Lignin is an organic polymer that can be a substitute for the fossil-fuel-derived phenol, a building block in cosmetics, while xylose is a raw material for sugar substitute xylitol.

'Most, if not all, other technologies used to process woody biomass destroy or degrade the natural lignin, which gives trees their rigidity, in order to isolate the celluloses and hemicelluloses that can be fermented into ethanol,' explained Mr Milroy. 'As lignin makes up 40-50 per cent of the biomass resource, other processes are highly inefficient.
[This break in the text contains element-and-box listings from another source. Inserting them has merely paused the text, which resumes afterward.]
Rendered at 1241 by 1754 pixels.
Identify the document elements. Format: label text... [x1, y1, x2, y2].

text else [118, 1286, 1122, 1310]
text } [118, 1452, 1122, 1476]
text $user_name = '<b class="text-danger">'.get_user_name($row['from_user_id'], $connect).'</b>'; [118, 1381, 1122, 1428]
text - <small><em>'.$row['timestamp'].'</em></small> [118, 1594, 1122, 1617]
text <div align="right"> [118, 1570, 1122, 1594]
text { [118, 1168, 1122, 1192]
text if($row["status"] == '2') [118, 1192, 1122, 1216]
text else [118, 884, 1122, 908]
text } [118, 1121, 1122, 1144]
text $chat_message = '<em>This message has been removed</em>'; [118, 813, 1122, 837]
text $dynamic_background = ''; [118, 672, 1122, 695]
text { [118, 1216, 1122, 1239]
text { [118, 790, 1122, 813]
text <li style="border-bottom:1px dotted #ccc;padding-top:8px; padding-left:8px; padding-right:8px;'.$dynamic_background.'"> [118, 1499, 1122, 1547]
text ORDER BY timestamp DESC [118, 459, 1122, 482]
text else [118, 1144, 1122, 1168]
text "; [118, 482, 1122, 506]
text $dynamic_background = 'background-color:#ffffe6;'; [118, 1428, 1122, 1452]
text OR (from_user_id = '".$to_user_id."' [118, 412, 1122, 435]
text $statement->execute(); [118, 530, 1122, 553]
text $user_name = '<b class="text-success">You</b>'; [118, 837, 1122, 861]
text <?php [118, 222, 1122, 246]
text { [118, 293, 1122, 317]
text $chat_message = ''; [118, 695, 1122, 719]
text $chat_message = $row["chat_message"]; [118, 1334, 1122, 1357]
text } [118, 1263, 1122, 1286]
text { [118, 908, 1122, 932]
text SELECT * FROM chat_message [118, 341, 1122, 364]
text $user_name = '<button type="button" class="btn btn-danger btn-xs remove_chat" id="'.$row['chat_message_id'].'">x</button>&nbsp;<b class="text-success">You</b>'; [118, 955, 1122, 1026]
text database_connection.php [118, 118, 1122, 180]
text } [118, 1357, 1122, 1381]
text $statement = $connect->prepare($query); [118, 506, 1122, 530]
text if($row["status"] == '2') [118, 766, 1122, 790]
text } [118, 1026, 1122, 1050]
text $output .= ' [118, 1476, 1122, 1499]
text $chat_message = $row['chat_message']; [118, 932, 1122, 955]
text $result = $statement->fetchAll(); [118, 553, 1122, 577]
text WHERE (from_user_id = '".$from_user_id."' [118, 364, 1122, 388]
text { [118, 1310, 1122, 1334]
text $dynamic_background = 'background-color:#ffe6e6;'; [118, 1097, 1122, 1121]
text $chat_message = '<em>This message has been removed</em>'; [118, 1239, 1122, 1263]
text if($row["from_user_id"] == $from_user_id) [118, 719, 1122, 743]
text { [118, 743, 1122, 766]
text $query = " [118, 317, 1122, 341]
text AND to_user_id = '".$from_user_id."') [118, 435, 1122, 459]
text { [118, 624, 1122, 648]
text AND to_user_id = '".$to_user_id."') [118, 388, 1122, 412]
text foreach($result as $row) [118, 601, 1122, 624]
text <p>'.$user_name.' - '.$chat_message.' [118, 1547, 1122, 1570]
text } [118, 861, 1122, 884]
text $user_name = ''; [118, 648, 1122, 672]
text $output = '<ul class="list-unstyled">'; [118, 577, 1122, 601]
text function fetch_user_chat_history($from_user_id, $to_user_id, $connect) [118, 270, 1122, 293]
'The BioJoule process is unique in that it preserves and recovers the natural lignin, which can then be used to make hundreds of different bioproducts.'

Pure Power also owns a 19.9 per cent interest in Aquaflow Bionomic Corp, for which it paid US$2.5 million in July last year. The company has derived a method to harvest commercial quantities of wild micro-algae from sewage treatment oxidation ponds, and convert such algae biomass into what it calls 'biocrude' or renewable petroleum.

Biocrude can then be processed into renewable transportation fuels such as biodiesel and bio-jet fuel.

While traditional algae harvesting and conversion methods only extract the lipid content of algae, Pure Power claims that its technology can convert up to 100 per cent of the algal biomass into biocrude.

Its technology also churns out nutrient-rich waste from which fertilisers can be made.

And because it harvests wild algae from existing natural water catchment areas instead of culturing a single specie algae in a highly controlled environment, as with conventional methods, its process is said to entail lower set-up costs and smaller scale preparation.

The two methods are still undergoing commercial scale development, but Pure Power expects to roll out market applications within six to 18 months.

Large-scale manufacturing is likely to be close to feedstocks such as biomass resources, to cut down on the reliance on transport fuels.

'We are working aggressively to bring our biomass and renewable energy technologies to market and expect to begin producing revenues in 2009,' said Mr Milroy.

In the meantime, the company continues to be on the hunt for other technologies in renewable energy. It is negotiating to acquire or license innovations for the manufacturing of wind turbines, as well as for producing renewable energy from waves and marine currents.